Stored data entries:
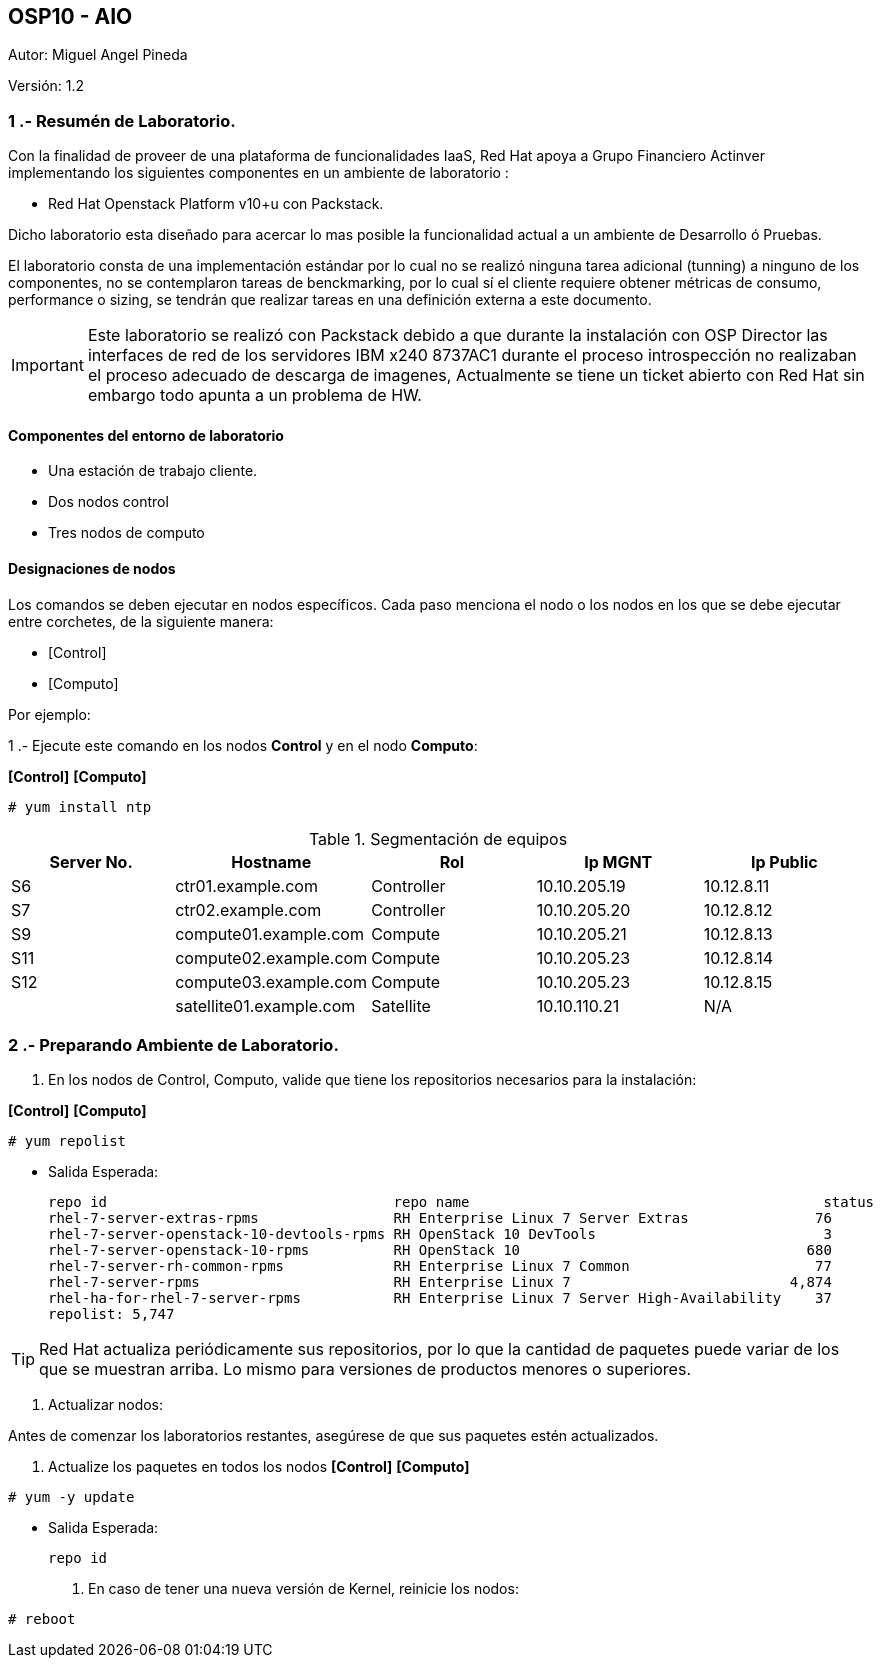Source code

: == OSP10 - AIO
:Author:    Miguel Angel Pineda
:Email:     <mpinedam@redhat.com>
:Date: 19-Dic-2017
:Revision:  1.2

Autor:   {author}

Versión: {revision}

////
*Comment* 
S10 ctr01 - f2lctr01.actinver.com.mx 10.10.205.23 10.17.32.10 
S11 ctr02 - f2lctr02.actinver.com.mx 10.10.205.24 10.17.32.11
S9 compute01 - f2lcompute01.actinver.com.mx 10.10.205.19 10.17.32.12
S7 compute02 - f2lcompute02.actinver.com.mx 10.10.205.20 10.17.32.13
S6 compute03 - f2lcompute03.actinver.com.mx 10.10.205.21 10.17.32.14
V1 v1plsatellite01.actinver.com.mx 
////

=== 1 .- Resumén de Laboratorio.

Con la finalidad de proveer de una plataforma de funcionalidades IaaS, Red Hat apoya a
Grupo Financiero Actinver implementando los siguientes componentes en un
ambiente de laboratorio :

* Red Hat Openstack Platform v10+u con Packstack.

Dicho laboratorio esta diseñado para acercar lo mas posible la funcionalidad actual a un
ambiente de Desarrollo ó Pruebas.

El laboratorio consta de una implementación estándar por lo cual no se realizó ninguna tarea
adicional (tunning) a ninguno de los componentes, no se contemplaron tareas de
benckmarking, por lo cual sí el cliente requiere obtener métricas de consumo, performance o
sizing, se tendrán que realizar tareas en una definición externa a este documento.

IMPORTANT: Este laboratorio se realizó con Packstack debido a que durante la instalación con
                       OSP Director las interfaces de red de los servidores IBM x240 8737AC1 durante el
                       proceso introspección no realizaban el proceso adecuado de descarga de imagenes,
                       Actualmente se tiene un ticket abierto con Red Hat sin embargo todo apunta a un 
                       problema de HW.


==== Componentes del entorno de laboratorio

* Una estación de trabajo cliente.
* Dos nodos control
* Tres nodos de computo

==== Designaciones de nodos

Los comandos se deben ejecutar en nodos específicos. Cada paso menciona el nodo o los nodos en los que se debe ejecutar entre corchetes, de la siguiente manera:

* [Control]
* [Computo]

Por ejemplo:

1 .- Ejecute este comando en los nodos *Control* y en el nodo *Computo*:

*[Control]* *[Computo]*

----
# yum install ntp
----

.Segmentación de equipos
[options="header,footer"]
|=======================
| Server No.  | Hostname       |Rol        |Ip MGNT      |Ip Public
|S6  | ctr01.example.com       |Controller |10.10.205.19 |10.12.8.11
|S7  | ctr02.example.com       |Controller |10.10.205.20 |10.12.8.12
|S9  | compute01.example.com   |Compute    |10.10.205.21 |10.12.8.13
|S11 | compute02.example.com   |Compute    |10.10.205.23 |10.12.8.14
|S12 | compute03.example.com   |Compute    |10.10.205.23 |10.12.8.15
|    | satellite01.example.com |Satellite  |10.10.110.21 |    N/A
|=======================

=== 2 .- Preparando Ambiente de Laboratorio.
. En los nodos de Control, Computo, valide que tiene los repositorios necesarios para la instalación:

*[Control]* *[Computo]*

----
# yum repolist
----

* Salida Esperada:
+
[source,bash]
-----------------
repo id                                  repo name                                          status
rhel-7-server-extras-rpms                RH Enterprise Linux 7 Server Extras               76
rhel-7-server-openstack-10-devtools-rpms RH OpenStack 10 DevTools                           3
rhel-7-server-openstack-10-rpms          RH OpenStack 10                                  680
rhel-7-server-rh-common-rpms             RH Enterprise Linux 7 Common                      77
rhel-7-server-rpms                       RH Enterprise Linux 7                          4,874
rhel-ha-for-rhel-7-server-rpms           RH Enterprise Linux 7 Server High-Availability    37
repolist: 5,747
-----------------


TIP: Red Hat actualiza periódicamente sus repositorios, por lo que la cantidad de paquetes puede variar de los que se muestran arriba. 
     Lo mismo para versiones de productos menores o superiores.
     
. Actualizar nodos:

Antes de comenzar los laboratorios restantes, asegúrese de que sus paquetes estén actualizados.

   .  Actualize los paquetes en todos los nodos
*[Control]* *[Computo]*

----
# yum -y update
----

* Salida Esperada:
+
[source,bash]
-----------------
repo id
-----------------

   . En caso de tener una nueva versión de Kernel, reinicie los nodos:

----
# reboot
----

**Work instruction:**
Check the data for the word "nodos" and pull out the lines that have it.

**Task result:**
* Dos nodos control
* Tres nodos de computo
==== Designaciones de nodos
Los comandos se deben ejecutar en nodos específicos. Cada paso menciona el nodo o los nodos en los que se debe ejecutar entre corchetes, de la siguiente manera:
1 .- Ejecute este comando en los nodos *Control* y en el nodo *Computo*:
. En los nodos de Control, Computo, valide que tiene los repositorios necesarios para la instalación:
. Actualizar nodos:
   .  Actualize los paquetes en todos los nodos
   . En caso de tener una nueva versión de Kernel, reinicie los nodos:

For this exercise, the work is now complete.